The RTOG-8704 trial mandated biopsy of the primary tumour at 4–6 weeks after a dose of 45 Gy to confirm complete pathological response in clinically residual disease, but routine biopsy is controversial in the monitoring of response to treatment, with some clinicians supporting random biopsies at a 3 month interval, while others support a biopsy only when there is a suspicious lesion.

Our results suggest that early response assessments might not be reliable by failing to account for patients who are slow to respond to treatment. The data confirm that partial regression can be managed by close follow-up to confirm eventual complete regression. Others have recommended that patients deemed to be slow to respond (persistence of local disease with regression <50%) should be evaluated by at least two physicians at the end of radiotherapy, patients should be given an additional one or two courses of chemotherapy courses. However, our data previously showed no significant effect from an additional two cycles of maintenance chemotherapy (fluorouracil and cisplatin) after chemoradiotherapy (complete clinical response 82% vs 85% p=0·34).

The ACT II chemoradiotherapy schedule achieved an excellent proportion of patients with an early complete clinical response, but our results show 151 (72%) of 209 patients not in complete clinical response at 4 weeks after chemoradiotherapy achieved complete clinical response at 26 weeks. The consistency of the overall treatment time (median 38 days) makes the validity of our data for timing of complete clinical response assessment even stronger.
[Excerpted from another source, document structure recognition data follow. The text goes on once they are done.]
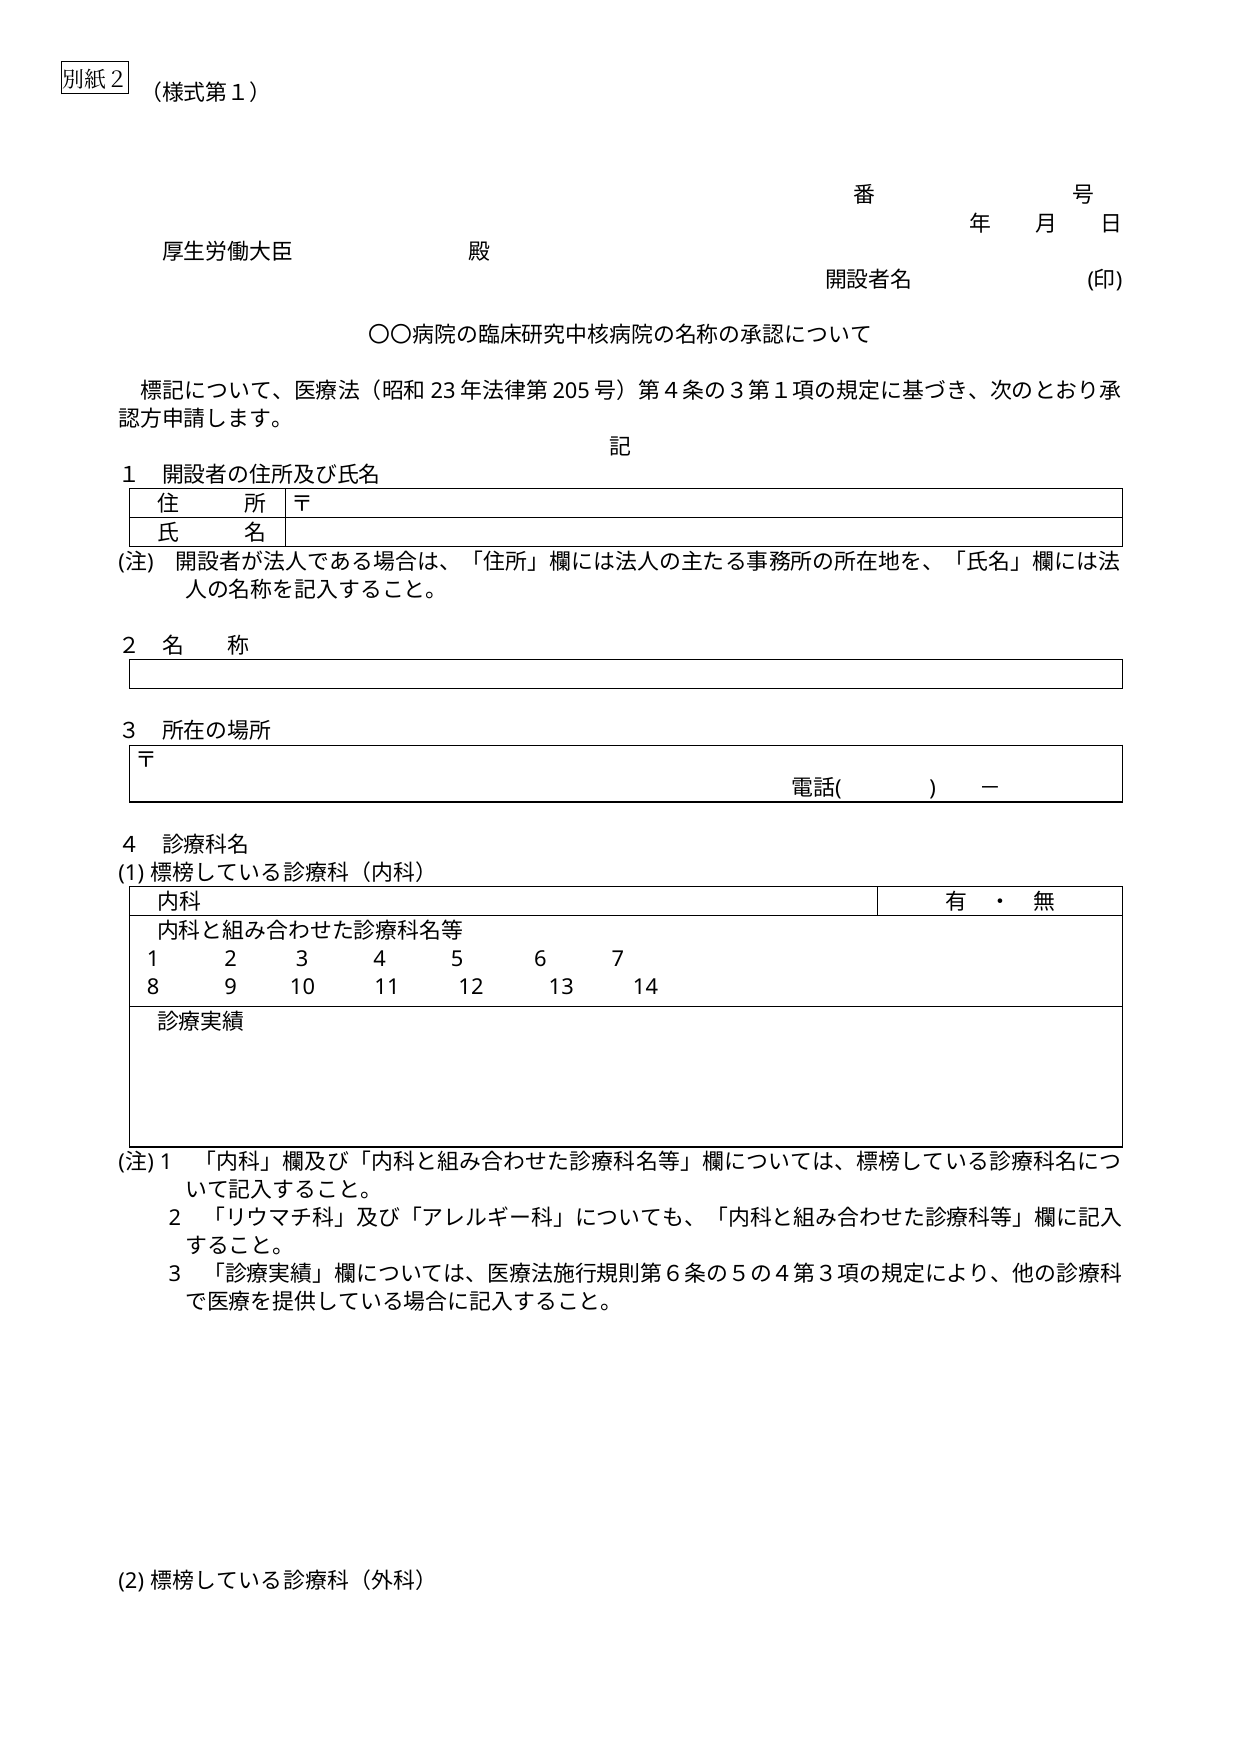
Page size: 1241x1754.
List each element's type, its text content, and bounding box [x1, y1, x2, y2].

text 記 [118, 432, 1122, 460]
text (2) 標榜している診療科（外科） [118, 1566, 1122, 1594]
table_header 〒 電話( ) － [130, 746, 1122, 801]
text ２ 名 称 [118, 631, 1122, 659]
text (注) 開設者が法人である場合は、「住所」欄には法人の主たる事務所の所在地を、「氏名」欄には法人の名称を記入すること。 [118, 547, 1122, 603]
text (1) 標榜している診療科（内科） [118, 858, 1122, 886]
text 3 「診療実績」欄については、医療法施行規則第６条の５の４第３項の規定により、他の診療科で医療を提供している場合に記入すること。 [163, 1259, 1122, 1315]
table_header 有 ・ 無 [878, 887, 1122, 915]
table_cell 診療実績 [130, 1007, 1122, 1146]
table_header 住 所 [130, 489, 285, 517]
text 2 「リウマチ科」及び「アレルギー科」についても、「内科と組み合わせた診療科等」欄に記入すること。 [163, 1203, 1122, 1259]
table_header 内科 [130, 887, 877, 915]
table_cell 内科と組み合わせた診療科名等 1 2 3 4 5 6 7 8 9 10 11 12 13 14 [130, 916, 1122, 1006]
table_cell [286, 518, 1122, 546]
text 開設者名 (印) [118, 265, 1122, 293]
text 番 号 [118, 177, 1122, 209]
table_header [130, 660, 1122, 688]
text ４ 診療科名 [118, 830, 1122, 858]
text 標記について、医療法（昭和23年法律第205号）第４条の３第１項の規定に基づき、次のとおり承認方申請します。 [118, 376, 1122, 432]
table_header 〒 [286, 489, 1122, 517]
text ３ 所在の場所 [118, 717, 1122, 744]
table_cell 氏 名 [130, 518, 285, 546]
text 年 月 日 [118, 209, 1122, 237]
text 〇〇病院の臨床研究中核病院の名称の承認について [118, 321, 1122, 348]
text 厚生労働大臣 殿 [118, 237, 1122, 265]
text １ 開設者の住所及び氏名 [118, 460, 1122, 488]
text (注) 1 「内科」欄及び「内科と組み合わせた診療科名等」欄については、標榜している診療科名について記入すること。 [118, 1147, 1122, 1203]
Although we would advise careful monitoring from completion of treatment to facilitate timely surgical salvage therapy for progressive disease, it seems safe to observe a resolving tumour up to 26 weeks after the start of chemoradiotherapy, and some patients could thus avoid unnecessary surgery. It might even be safe to extend evaluation beyond this timepoint, as some studies suggest a few patients might require more than 10 months for complete regression, but prospective data are required to confirm this timeline. We propose guidelines should be revised, and that the assessment of response at 26 weeks be used in future trials and explored as a surrogate endpoint for overall survival and progression-free survival.